___ Extracted information ___

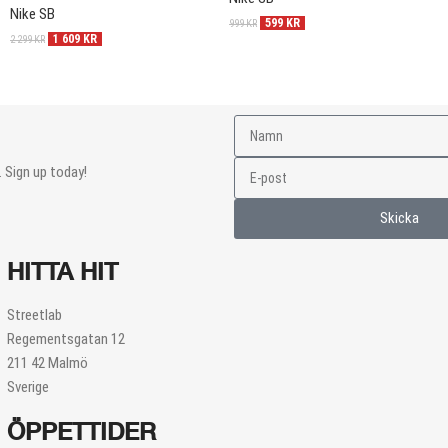
Nike SB
599
KR
999
KR
1 609
KR
2 299
KR
 Sign up today!
Skicka
HITTA HIT
Streetlab
Regementsgatan 12
211 42 Malmö
Sverige
ÖPPETTIDER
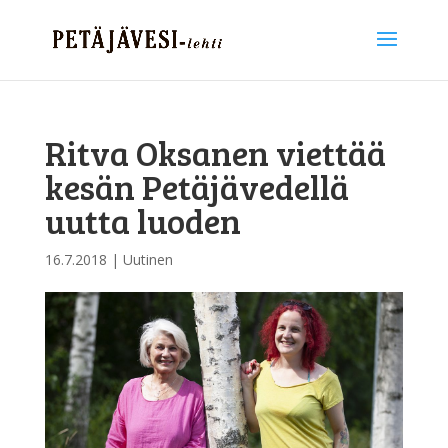
Ritva Oksanen viettää
kesän Petäjävedellä
uutta luoden
16.7.2018
|
Uutinen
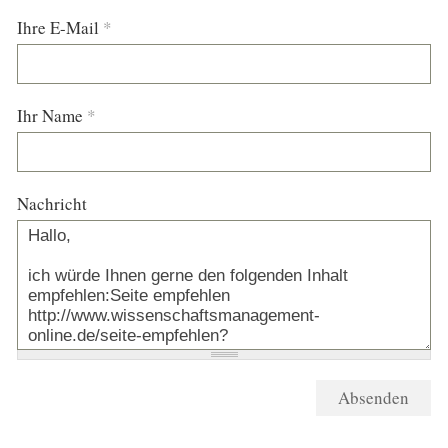
Ihre E-Mail
*
Ihr Name
*
Nachricht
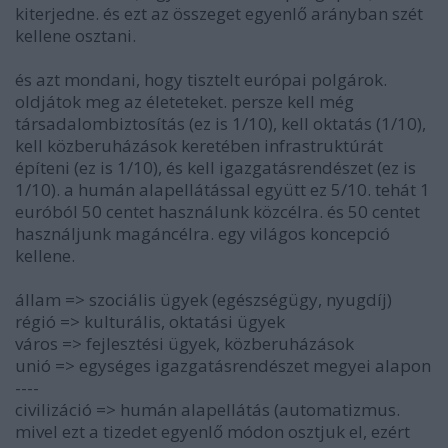
kiterjedne. és ezt az összeget egyenlő arányban szét
kellene osztani.
és azt mondani, hogy tisztelt európai polgárok.
oldjátok meg az életeteket. persze kell még
társadalombiztosítás (ez is 1/10), kell oktatás (1/10),
kell közberuházások keretében infrastruktúrát
építeni (ez is 1/10), és kell igazgatásrendészet (ez is
1/10). a humán alapellátással együtt ez 5/10. tehát 1
euróból 50 centet használunk közcélra. és 50 centet
használjunk magáncélra. egy világos koncepció
kellene.
állam => szociális ügyek (egészségügy, nyugdíj)
régió => kulturális, oktatási ügyek
város => fejlesztési ügyek, közberuházások
unió => egységes igazgatásrendészet megyei alapon
----
civilizáció => humán alapellátás (automatizmus.
mivel ezt a tizedet egyenlő módon osztjuk el, ezért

___

Job item = Only a word-for-word repetition of the lines from the one containing "1/10). a humán" to the final line of the data above counts as the answer.

Finished exercise =
1/10). a humán alapellátással együtt ez 5/10. tehát 1
euróból 50 centet használunk közcélra. és 50 centet
használjunk magáncélra. egy világos koncepció
kellene.
állam => szociális ügyek (egészségügy, nyugdíj)
régió => kulturális, oktatási ügyek
város => fejlesztési ügyek, közberuházások
unió => egységes igazgatásrendészet megyei alapon
----
civilizáció => humán alapellátás (automatizmus.
mivel ezt a tizedet egyenlő módon osztjuk el, ezért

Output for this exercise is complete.